I was definitely really nervous at first because I was hyperaware of the editing process and how your words can be twisted around and decontextualized. I didn’t want to accidentally say something that could be manipulated to hurt someone or portray me to be someone that I’m not. But after a while of filming and confessionals, I realized that it was more important for me to just be honest and be myself on camera, instead of projecting a controlled persona.

What do you like most about being on the show?

I love having a different platform to showcase my drag. I am definitely not a “standard” drag queen like you would see on “Drag Race” or in most popular media portrayals of drag queens: I’m a lesbian, I’m alternative, I do a lot of conceptual work. Being able to fully embody all of that on a show that’s easily accessible to the broader public is a wonderful opportunity.

For more on the show, visit thehouseofmann.com/qotqc.

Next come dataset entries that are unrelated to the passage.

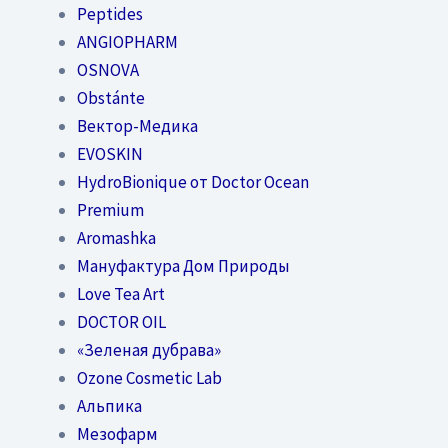
Peptides
ANGIOPHARM
OSNOVA
Obstánte
Вектор-Медика
EVOSKIN
HydroBionique от Doctor Ocean
Premium
Aromashka
Мануфактура Дом Природы
Love Tea Art
DOCTOR OIL
«Зеленая дубрава»
Ozone Cosmetic Lab
Альпика
Мезофарм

3 replies on “Reality TV Goes Drag”

  1. I have a correction: Many of my quotes are used in this story, but my stage name is Tallulah Van Dank, not “Van Dank” as is listed in this article. Can this correction please be made quickly?

    1. We appreciate your reaching out to us about this correction. Our style is to use the whole name in the first reference and then the last name in others after that. I could see where the confusion may arise as there is also Vegas Van Dank and readers may not know which person we are speaking about. Thank you for bringing this to our attention.